А самого Гаврилова в этот момент в расположении группы не было. В то время партизаны - люди местные и не слишком понимающие, кто такие - особисты и какие у них, собственно, полномочия. Короче - не боялись они еще особистов. Ну, эти партизаны особисту объясняют, что никакой соседней деревни эти немцы не захватывали, а проживают в ней на "законных оккупационных основаниях" и что конкретно эти немцы знают про вот этих самых партизан, у которых на время согласился погостить данный особист.
Особист от таких слов впал в ступор. Он на Большой земле себе по другому представлял быт партизан и их отношение к противнику. Но на войне свои реалии, основанные на желании не просто выжить, но и, по возможности, пожить с комфортом.
Короче, партизаны откровенно рассказали особисту, что жить в лесу зимой очень тоскливо и трудно. Лучше жить в деревне. И вот они через знакомых (все местные) полицаев выдвинули немцам временный мирный ультиматум: мы малость поживем в этой деревеньке, а вы - оккупанты поганые, живите в своей. И в нашу партизанскую сторону даже смотреть не могите. Немцы были из запасников, т.е. те, кто в армии служил после ранений и болезней. Старики, толстяки и полу-калеки. Таких оставляли в тылу охранять дороги и т.п. Естественно, этим немцам стрельба и прочий шум был очень ни к чему. Да еще и полицаи, через которых партизаны предложение сделали, явно насоветовали с местными не ссорится.
Вот так и жили. Немцы через поле в партизанскую сторону не смотрят и не ходят. А партизаны на охраняемом этими немцами участке дороги никаких диверсий не совершают.
Особист, естественное дело, возмутился. В принципе, правильно сделал. Но свое
возмущение он мог донести до вышестоящих товарищей только радиограммой. Что и было им сделано, точнее - намечено сделать. Но в этом вопросе он опять не принял во внимание, что в партизанах - все местные.

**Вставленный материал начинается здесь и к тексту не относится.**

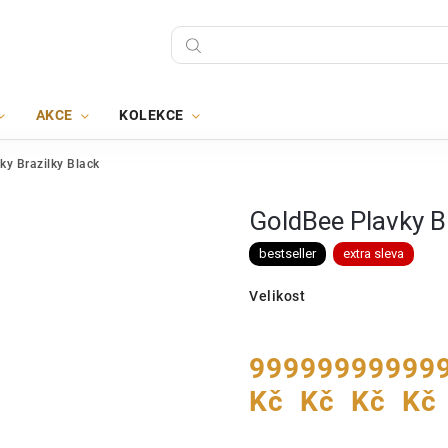
AKCE
KOLEKCE
ky Brazilky Black
GoldBee Plavky Br
bestseller
extra sleva
Velikost
999
999
999
99
Kč
Kč
Kč
Kč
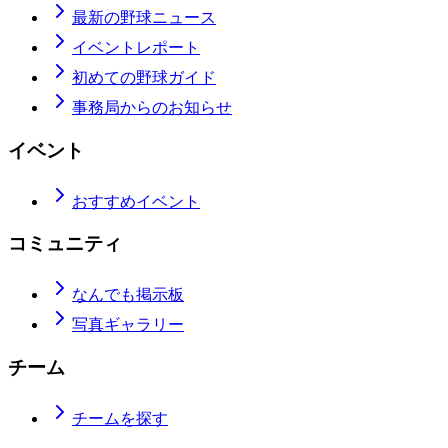
最新の野球ニュース
イベントレポート
初めての野球ガイド
事務局からのお知らせ
イベント
おすすめイベント
コミュニティ
なんでも掲示板
写真ギャラリー
チーム
チームを探す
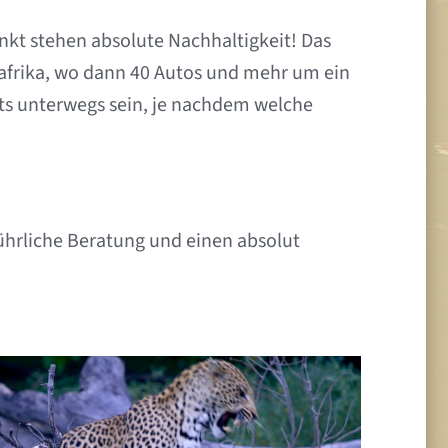
unkt stehen absolute Nachhaltigkeit! Das
stafrika, wo dann 40 Autos und mehr um ein
ts unterwegs sein, je nachdem welche
ührliche Beratung und einen absolut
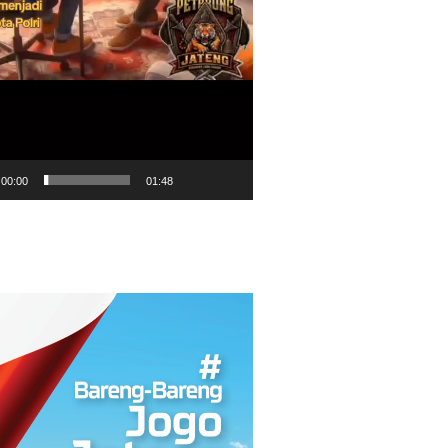
00:00
01:48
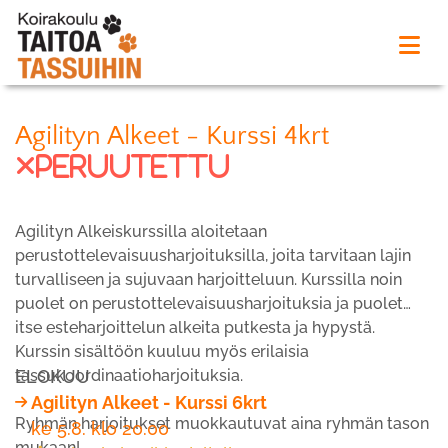
Agilityn Alkeet - Kurssi 4krt
peruutettu
Agilityn Alkeiskurssilla aloitetaan
perustottelevaisuusharjoituksilla, joita tarvitaan lajin
turvalliseen ja sujuvaan harjoitteluun. Kurssilla noin
puolet on perustottelevaisuusharjoituksia ja puolet
itse esteharjoittelun alkeita putkesta ja hypystä.
Kurssin sisältöön kuuluu myös erilaisia
tassukoordinaatioharjoituksia.
ELOKUU
Agilityn Alkeet - Kurssi 6krt
Ryhmän harjoitukset muokkautuvat aina ryhmän tason
ke 5.8. klo 20.00
mukaan!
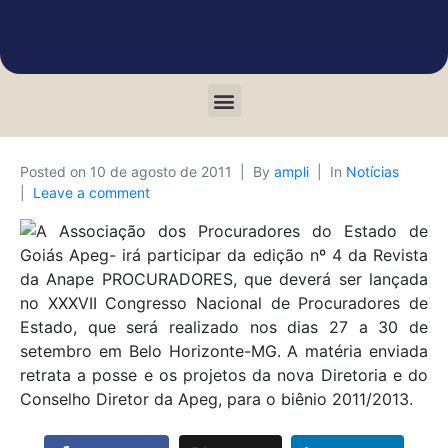
Posted on
10 de agosto de 2011
By
ampli
In
Notícias
Leave a comment
A Associação dos Procuradores do Estado de
Goiás Apeg- irá participar da edição nº 4 da Revista
da Anape PROCURADORES, que deverá ser lançada
no XXXVII Congresso Nacional de Procuradores de
Estado, que será realizado nos dias 27 a 30 de
setembro em Belo Horizonte-MG. A matéria enviada
retrata a posse e os projetos da nova Diretoria e do
Conselho Diretor da Apeg, para o biênio 2011/2013.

И командира своего, разрешившего жить в домах, а не в землянках, не сдадут на съедение приезжим "варягам" по несущественным, по их мнению, основаниям.
В этот исторический период в группе Гаврилова своей рации не было и радиограммы отправляли из соседней партизанской бригады, до лагеря которой идти надо было пешком.
Короче, устроил особист Гаврилову «разнос» на следующий день, когда тот приехал в деревеньку, по факту "сожительства" партизан с немцами. Гаврилов ему объяснил, что бойцов он своих при возможности бережет. Зачем гнить в лесу зимой, если можно пожить в деревне?. А немцы эти - так какой от них вред? От стариков, калек и толстяков нестроевых? Перебить их - не проблема. Но потом уже другие немцы будут в округе всех местных жечь и партизан гонять. А боевую задачу партизаны выполняют в другом районе, где большаки идут и гарнизоны большие у немцев стоят.
Вот такое партизанское мнение, основанное, так сказать, на реалиях и перспективах.
Но не убедил Гаврилов этого особиста. И тот сказал, что отправит на Большую землю радиограмму о творящемся здесь бардаке и измене. И что товарищу Гаврилову надо готовиться к трибуналу.
И собрался особист через леса и поля в соседний партизанский отряд. К рации. Чтобы исполнить свой контрразведывательный долг и телеграммку отбить про "проделки" Гаврилова. Дали особисту естественно, провожатого. Из местных партизан. Чтобы дорогу показывал.
Отправился особист в путь. И пропал. Не дошел он до соседнего отряда. А провожавший его партизан дошёл, но что он там и кому потом рассказывал про то, как исчез особист - мне неведомо. Может, на засаду немецкую наткнулись. Может – на мину. Или еще чего приключилось. Война....... Но про эту историю с немцами-"соседями" тогда на Большой земле так и не узнали. Что, в какой-то мере Гаврилова спасло от гнева госбезопасности.

Такая вот история. Ничего не выкинул я из рассказа этого ветерана.